▸ **Exercise objective**
In the abstract on morphine, naloxone and the pituitary-adrenal response, how much slow-release morphine was given orally, and how long before hCRH?

Effect of oral morphine and naloxone on pituitary-adrenal response in man induced by human corticotropin-releasing hormone

Abstract

Abstract. To further investigate the role of opioids in the regulation of the pituitary-adrenal axis we studied the effect of morphine and naloxone on human corticotropin-releasing hormone (hCRH)-induced ACTH, immunoreactive (ir) β-endorphine, and cortisol release in normal subjects. Protocols: 1. 30 mg of a slow-release preparation of morphine or placebo was given orally 3 h prior to administration of hCRH (0.1 mg iv) (N = 7). 2. Naloxone (4 mg as bolus iv) or placebo was given 5 min prior to hCRH (N = 7). 3. Naloxone (4 mg iv as bolus followed by a continuous infusion of 6 mg over 75 min) or placebo was started 15 min prior to hCRH (N = 6). hCRH was injected at 11.00 h (protocol 1, 2) or at 17.00 h (protocol 3). Oral morphine not only suppressed basal hormone levels (P <0.02), but also the peak response to hCRH compared with placebo (cortisol: 270 ± 50 vs 559 ± 80 nmol/l; ACTH: 5.1 ± 1.5 vs 13.1 ± 2.7 pmol/l; ir β-endorphin: 48.5 ± 8.7 vs 88 ± 14 pmol/l; mean ± sem, P <0.02). Similarly, the maximum incremental changes and the area under the curve were significantly reduced for all three hormones compared with placebo (P < 0.05). After 4 mg of naloxone in the morning, no significant hormonal changes in response to hCRH were observed. However, 10 mg of naloxone in the afternoon led to higher maximum hormone concentrations in response to hCRH compared with placebo (cortisol: 636 ± 30 vs 437 ± 63 nmol/l; ACTH: 19.6 ± 4.4 vs 8.7 ± 1.1 pmol/l; ir β-endorphin: 180 ± 44 vs 94 ± 18 pmol/l, P <0.05). The effect of high-dose naloxone on the hCRH-induced hormone release alone supports the concept of a physiologically significant inhibition of the ACTH release by endogenous opioids via receptors of relative naloxone resistance (δ- or κ-receptors) located at the pituitary level. The μ-agonist morphine may act at suprahypophyseal sites by inhibition of CRH potentiating factors.

(Stored records)
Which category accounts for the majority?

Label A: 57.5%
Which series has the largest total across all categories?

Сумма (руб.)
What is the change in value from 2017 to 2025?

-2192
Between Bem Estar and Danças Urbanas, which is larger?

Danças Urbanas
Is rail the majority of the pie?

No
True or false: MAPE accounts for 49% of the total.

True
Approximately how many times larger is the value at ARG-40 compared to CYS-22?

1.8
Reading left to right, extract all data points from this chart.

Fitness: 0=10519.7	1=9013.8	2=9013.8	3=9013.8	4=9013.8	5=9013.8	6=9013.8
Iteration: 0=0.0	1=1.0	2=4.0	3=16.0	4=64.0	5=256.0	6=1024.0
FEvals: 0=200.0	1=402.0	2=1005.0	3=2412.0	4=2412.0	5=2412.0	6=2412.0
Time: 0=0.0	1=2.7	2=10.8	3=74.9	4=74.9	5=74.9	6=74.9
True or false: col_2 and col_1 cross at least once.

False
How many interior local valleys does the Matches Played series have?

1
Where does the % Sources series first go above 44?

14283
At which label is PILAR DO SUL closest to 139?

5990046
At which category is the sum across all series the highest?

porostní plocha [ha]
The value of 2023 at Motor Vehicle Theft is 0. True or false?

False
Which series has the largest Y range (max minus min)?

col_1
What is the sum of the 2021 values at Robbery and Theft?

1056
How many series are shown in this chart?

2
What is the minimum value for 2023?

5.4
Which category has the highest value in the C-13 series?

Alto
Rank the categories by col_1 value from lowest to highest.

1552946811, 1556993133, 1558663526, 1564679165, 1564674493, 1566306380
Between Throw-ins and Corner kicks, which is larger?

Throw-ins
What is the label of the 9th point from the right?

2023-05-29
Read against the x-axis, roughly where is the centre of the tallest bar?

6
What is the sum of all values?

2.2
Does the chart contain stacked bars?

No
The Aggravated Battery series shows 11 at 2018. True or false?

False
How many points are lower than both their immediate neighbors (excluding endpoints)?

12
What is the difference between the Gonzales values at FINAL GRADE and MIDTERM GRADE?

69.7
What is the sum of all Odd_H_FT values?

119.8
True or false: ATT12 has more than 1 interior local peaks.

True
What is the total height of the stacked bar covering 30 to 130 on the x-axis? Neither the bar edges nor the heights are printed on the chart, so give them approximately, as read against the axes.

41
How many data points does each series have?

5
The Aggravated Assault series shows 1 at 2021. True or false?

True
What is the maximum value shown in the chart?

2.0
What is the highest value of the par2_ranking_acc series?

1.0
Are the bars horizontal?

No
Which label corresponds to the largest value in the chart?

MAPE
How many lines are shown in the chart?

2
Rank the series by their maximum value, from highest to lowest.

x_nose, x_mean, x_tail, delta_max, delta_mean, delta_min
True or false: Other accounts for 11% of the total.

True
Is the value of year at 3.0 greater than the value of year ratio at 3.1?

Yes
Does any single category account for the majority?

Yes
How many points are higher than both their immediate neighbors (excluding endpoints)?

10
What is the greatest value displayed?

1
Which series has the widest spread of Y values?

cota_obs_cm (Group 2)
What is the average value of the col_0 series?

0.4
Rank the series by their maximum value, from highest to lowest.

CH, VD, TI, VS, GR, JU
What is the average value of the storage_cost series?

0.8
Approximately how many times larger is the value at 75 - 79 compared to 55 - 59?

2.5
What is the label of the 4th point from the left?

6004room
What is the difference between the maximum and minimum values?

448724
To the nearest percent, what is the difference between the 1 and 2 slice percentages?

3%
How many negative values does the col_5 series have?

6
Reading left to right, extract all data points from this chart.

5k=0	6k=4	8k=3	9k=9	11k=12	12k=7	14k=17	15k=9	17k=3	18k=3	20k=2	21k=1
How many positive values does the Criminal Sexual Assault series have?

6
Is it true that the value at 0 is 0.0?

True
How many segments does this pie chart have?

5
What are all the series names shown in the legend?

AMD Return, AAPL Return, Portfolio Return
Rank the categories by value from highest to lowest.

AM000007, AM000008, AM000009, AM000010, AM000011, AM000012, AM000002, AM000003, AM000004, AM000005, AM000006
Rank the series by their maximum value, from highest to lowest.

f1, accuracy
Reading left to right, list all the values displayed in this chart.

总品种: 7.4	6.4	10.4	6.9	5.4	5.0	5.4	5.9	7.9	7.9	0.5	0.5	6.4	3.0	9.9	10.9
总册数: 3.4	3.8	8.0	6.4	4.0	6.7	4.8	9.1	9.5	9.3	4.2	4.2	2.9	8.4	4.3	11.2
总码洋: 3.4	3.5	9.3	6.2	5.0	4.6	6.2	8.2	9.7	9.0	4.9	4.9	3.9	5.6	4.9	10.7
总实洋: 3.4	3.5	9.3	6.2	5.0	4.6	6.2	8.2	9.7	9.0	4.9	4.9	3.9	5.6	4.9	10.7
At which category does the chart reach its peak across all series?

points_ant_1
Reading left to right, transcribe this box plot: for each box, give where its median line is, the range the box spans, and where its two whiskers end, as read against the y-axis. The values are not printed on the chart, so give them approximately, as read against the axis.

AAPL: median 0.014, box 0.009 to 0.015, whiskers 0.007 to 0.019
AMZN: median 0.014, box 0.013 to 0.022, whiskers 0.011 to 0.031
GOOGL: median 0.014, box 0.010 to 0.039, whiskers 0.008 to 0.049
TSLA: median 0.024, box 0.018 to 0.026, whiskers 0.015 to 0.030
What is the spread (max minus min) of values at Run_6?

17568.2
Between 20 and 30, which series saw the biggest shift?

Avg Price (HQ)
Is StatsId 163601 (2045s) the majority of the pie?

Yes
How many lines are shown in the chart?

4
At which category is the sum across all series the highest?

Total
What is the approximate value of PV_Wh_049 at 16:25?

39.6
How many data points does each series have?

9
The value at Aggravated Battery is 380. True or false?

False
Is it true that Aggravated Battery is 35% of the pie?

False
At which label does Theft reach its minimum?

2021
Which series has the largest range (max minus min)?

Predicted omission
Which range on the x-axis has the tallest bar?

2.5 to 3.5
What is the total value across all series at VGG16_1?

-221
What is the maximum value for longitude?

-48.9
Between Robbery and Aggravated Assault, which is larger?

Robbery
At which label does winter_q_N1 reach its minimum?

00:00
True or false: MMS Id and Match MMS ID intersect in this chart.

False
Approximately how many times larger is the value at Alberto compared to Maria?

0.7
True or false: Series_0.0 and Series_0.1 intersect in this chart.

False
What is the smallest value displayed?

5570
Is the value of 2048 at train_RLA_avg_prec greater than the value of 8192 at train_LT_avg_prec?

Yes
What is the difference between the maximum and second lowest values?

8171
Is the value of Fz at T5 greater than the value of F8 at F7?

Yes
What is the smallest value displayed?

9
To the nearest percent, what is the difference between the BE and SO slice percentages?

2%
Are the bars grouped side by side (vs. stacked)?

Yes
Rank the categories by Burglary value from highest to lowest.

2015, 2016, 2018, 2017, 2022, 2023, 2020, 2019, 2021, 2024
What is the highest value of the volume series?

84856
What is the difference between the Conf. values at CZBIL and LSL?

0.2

▸ **Response to this task**
30 mg was given 3 h before hCRH.